## Keypoint text descriptions:
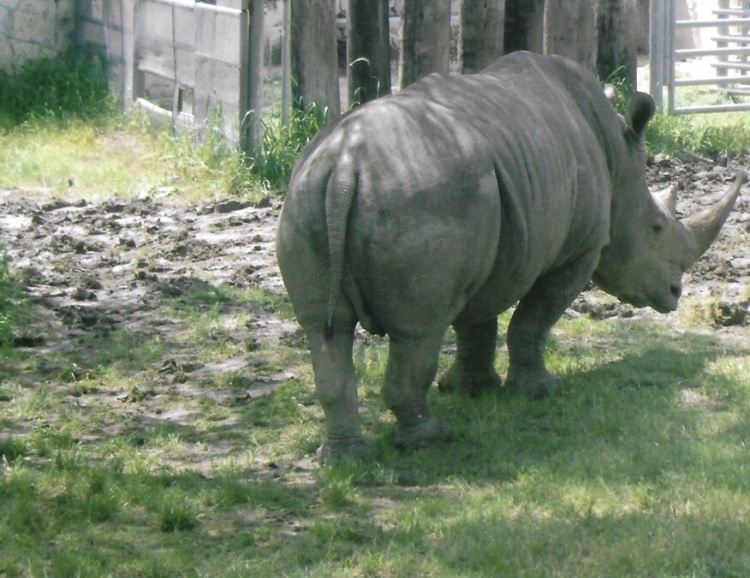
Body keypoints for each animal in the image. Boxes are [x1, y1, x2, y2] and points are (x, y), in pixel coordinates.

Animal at [276, 50, 745, 462]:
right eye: (656, 228)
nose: (675, 294)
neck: (616, 157)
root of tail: (345, 168)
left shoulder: (491, 240)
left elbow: (477, 320)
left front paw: (470, 389)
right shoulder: (580, 249)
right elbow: (532, 319)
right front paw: (539, 392)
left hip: (308, 196)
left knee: (324, 330)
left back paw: (344, 458)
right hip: (420, 199)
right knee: (418, 329)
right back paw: (431, 439)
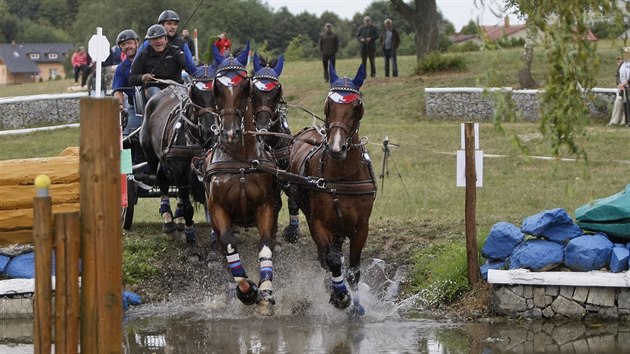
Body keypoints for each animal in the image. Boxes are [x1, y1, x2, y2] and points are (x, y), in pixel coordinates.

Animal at [139, 65, 218, 245]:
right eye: (195, 97)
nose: (210, 130)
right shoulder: (179, 170)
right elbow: (188, 205)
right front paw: (189, 233)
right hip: (153, 157)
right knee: (162, 183)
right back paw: (168, 221)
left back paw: (179, 221)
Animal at [204, 44, 282, 316]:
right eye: (217, 87)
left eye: (244, 86)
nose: (230, 131)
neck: (239, 159)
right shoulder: (218, 208)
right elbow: (229, 246)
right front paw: (246, 290)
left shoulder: (266, 207)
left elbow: (265, 246)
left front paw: (265, 292)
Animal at [288, 63, 378, 316]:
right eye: (328, 104)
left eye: (356, 106)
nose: (336, 147)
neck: (342, 177)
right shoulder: (319, 223)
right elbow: (333, 260)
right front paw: (340, 296)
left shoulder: (361, 227)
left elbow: (354, 270)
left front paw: (356, 306)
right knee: (326, 256)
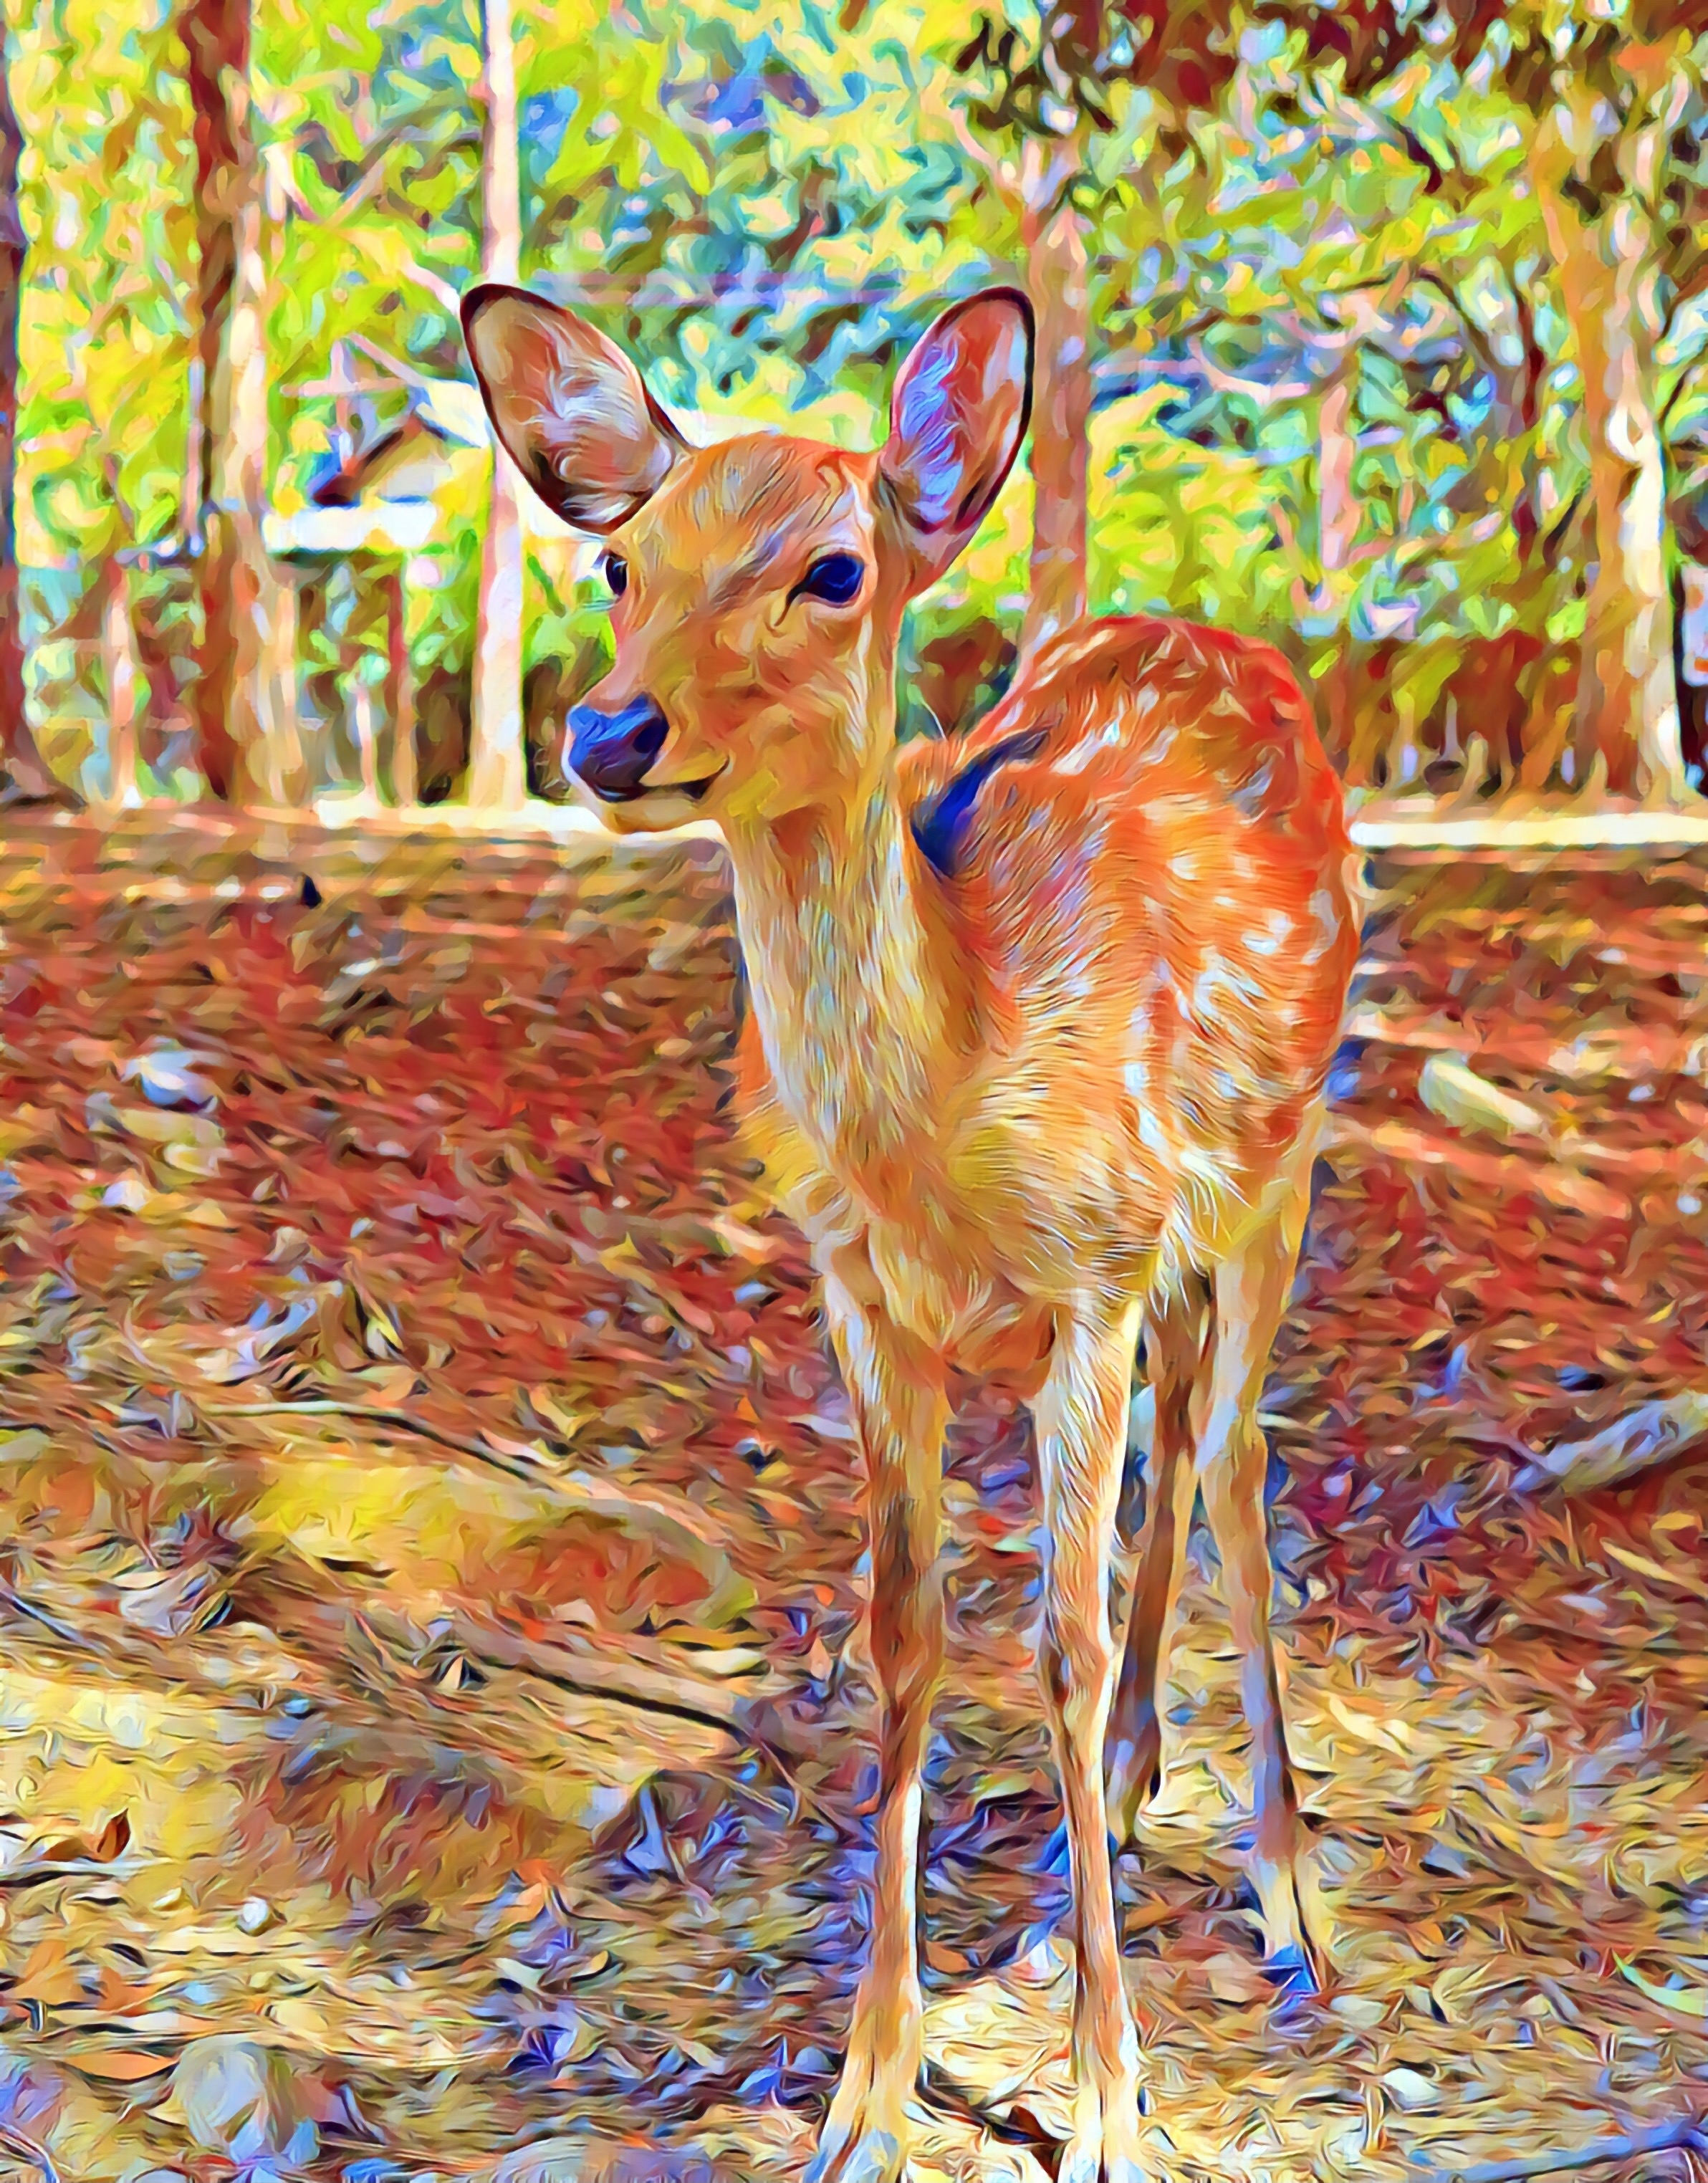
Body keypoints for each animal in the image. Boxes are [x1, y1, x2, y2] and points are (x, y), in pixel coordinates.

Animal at [465, 282, 1363, 2183]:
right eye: (618, 562)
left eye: (830, 567)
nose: (603, 734)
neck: (943, 1108)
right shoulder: (863, 1297)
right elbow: (905, 1630)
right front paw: (862, 2096)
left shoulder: (1090, 1271)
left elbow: (1058, 1637)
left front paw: (1105, 2105)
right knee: (1184, 1447)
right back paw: (1130, 1792)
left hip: (1280, 1165)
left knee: (1237, 1462)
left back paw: (1289, 1897)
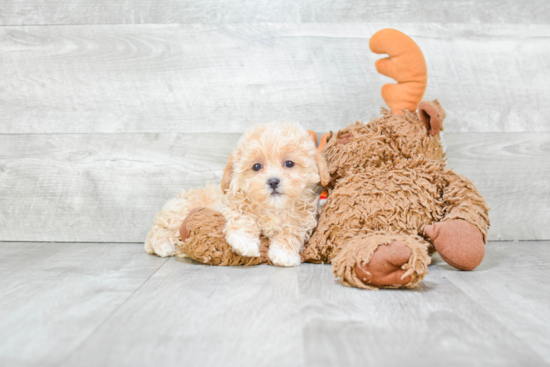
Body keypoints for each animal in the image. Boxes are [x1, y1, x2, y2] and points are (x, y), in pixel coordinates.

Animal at [144, 123, 330, 268]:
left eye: (289, 163)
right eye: (256, 166)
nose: (273, 181)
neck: (272, 208)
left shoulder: (302, 220)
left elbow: (291, 233)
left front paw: (284, 254)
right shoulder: (230, 205)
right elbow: (242, 217)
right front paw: (244, 243)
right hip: (179, 212)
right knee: (157, 231)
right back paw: (163, 245)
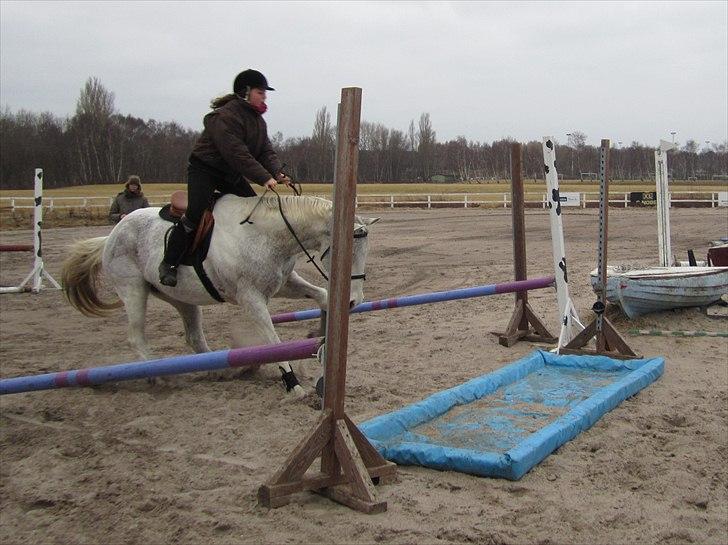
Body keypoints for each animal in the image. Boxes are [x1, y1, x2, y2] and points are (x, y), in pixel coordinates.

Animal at [61, 194, 378, 396]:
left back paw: (217, 370)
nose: (354, 301)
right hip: (133, 290)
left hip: (181, 298)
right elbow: (273, 340)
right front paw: (291, 383)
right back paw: (160, 376)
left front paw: (322, 342)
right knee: (136, 337)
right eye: (346, 251)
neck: (266, 235)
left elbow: (322, 295)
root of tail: (112, 234)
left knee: (193, 337)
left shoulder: (285, 283)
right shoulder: (251, 298)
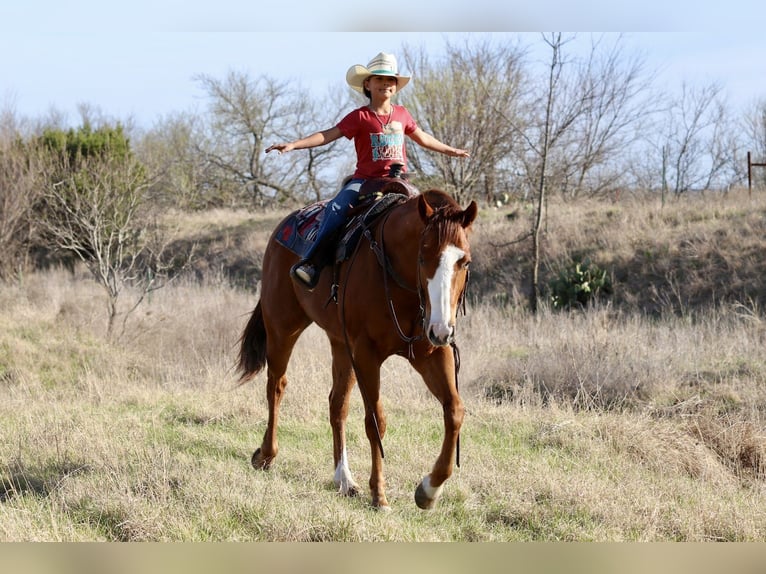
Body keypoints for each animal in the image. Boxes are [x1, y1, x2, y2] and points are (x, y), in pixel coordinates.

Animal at [237, 185, 478, 510]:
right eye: (423, 256)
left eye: (464, 261)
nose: (443, 329)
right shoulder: (366, 355)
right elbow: (376, 421)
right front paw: (379, 494)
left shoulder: (432, 352)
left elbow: (454, 411)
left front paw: (429, 490)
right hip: (282, 327)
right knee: (276, 385)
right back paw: (266, 454)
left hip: (340, 345)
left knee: (337, 404)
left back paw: (344, 478)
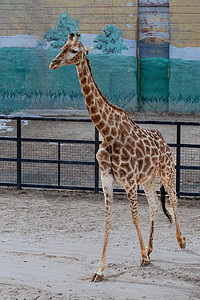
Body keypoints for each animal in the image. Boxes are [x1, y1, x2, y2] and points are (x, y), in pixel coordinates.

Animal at [49, 34, 186, 282]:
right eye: (62, 47)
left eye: (74, 51)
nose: (53, 62)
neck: (107, 132)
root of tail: (167, 145)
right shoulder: (107, 178)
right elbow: (108, 219)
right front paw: (100, 269)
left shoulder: (129, 180)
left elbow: (134, 217)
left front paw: (142, 256)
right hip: (148, 179)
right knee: (154, 206)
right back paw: (151, 248)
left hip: (167, 172)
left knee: (173, 199)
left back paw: (181, 241)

## Task:
Starting at the first line of the data, set down each line exactly until you have copied the line with "right hip: (179, 212)", but leave the pictures out.

## Task output:
Body keypoints for each animal in the image. Boxes are [x1, y1, x2, y2] and points are (x, y), in pixel coordinates.

Animal at [276, 50, 745, 462]:
right eye: (656, 228)
nose: (675, 294)
neck: (616, 157)
root of tail: (345, 168)
left shoulder: (491, 240)
left elbow: (477, 320)
left front paw: (470, 389)
right shoulder: (580, 249)
right elbow: (532, 319)
right front paw: (539, 392)
left hip: (308, 196)
left knee: (324, 330)
left back paw: (344, 458)
right hip: (420, 199)
right knee: (418, 329)
right back paw: (431, 439)
Body keypoints for each animal in the image. Boxes are [x1, y1, x2, y2] and points are (x, y), in pixel coordinates.

Animal at [139, 65, 218, 245]:
right eye: (195, 97)
nose: (210, 130)
right shoulder: (179, 170)
right elbow: (188, 205)
right front paw: (189, 233)
right hip: (153, 157)
right knee: (162, 183)
right back paw: (168, 221)
left back paw: (179, 221)
Animal at [204, 44, 282, 316]:
right eye: (217, 87)
left eye: (244, 86)
nose: (230, 131)
neck: (239, 159)
right shoulder: (218, 208)
right elbow: (229, 246)
right front paw: (246, 290)
left shoulder: (266, 207)
left elbow: (265, 246)
left front paw: (265, 292)
Animal at [288, 63, 378, 316]:
right eye: (328, 104)
left eye: (356, 106)
nose: (336, 147)
neck: (342, 177)
right shoulder: (319, 223)
right elbow: (333, 260)
right front paw: (340, 296)
left shoulder: (361, 227)
left elbow: (354, 270)
left front paw: (356, 306)
right knee: (326, 256)
Body keypoints for each animal in the image. Boxes are [x1, y1, x2, y2] and points are (x, y), in pixel coordinates.

Animal at [465, 282, 1363, 2183]:
right eye: (618, 562)
left eye: (830, 567)
nose: (603, 734)
neck: (943, 1108)
right shoulder: (863, 1297)
right elbow: (905, 1630)
right front paw: (862, 2096)
left shoulder: (1090, 1271)
left elbow: (1058, 1637)
left front paw: (1105, 2105)
right knee: (1184, 1447)
right back paw: (1130, 1792)
left hip: (1280, 1165)
left knee: (1237, 1462)
left back paw: (1289, 1897)
Body keypoints for each animal in the image. Boxes are [x1, y1, x2, y2] and points are (x, y), in pixel coordinates.

Animal at [144, 123, 330, 268]:
left eye: (289, 163)
right eye: (256, 166)
nose: (273, 181)
neck: (272, 208)
left shoulder: (302, 220)
left elbow: (291, 233)
left front paw: (284, 254)
right shoulder: (230, 205)
right elbow: (242, 217)
right front paw: (244, 243)
right hip: (179, 212)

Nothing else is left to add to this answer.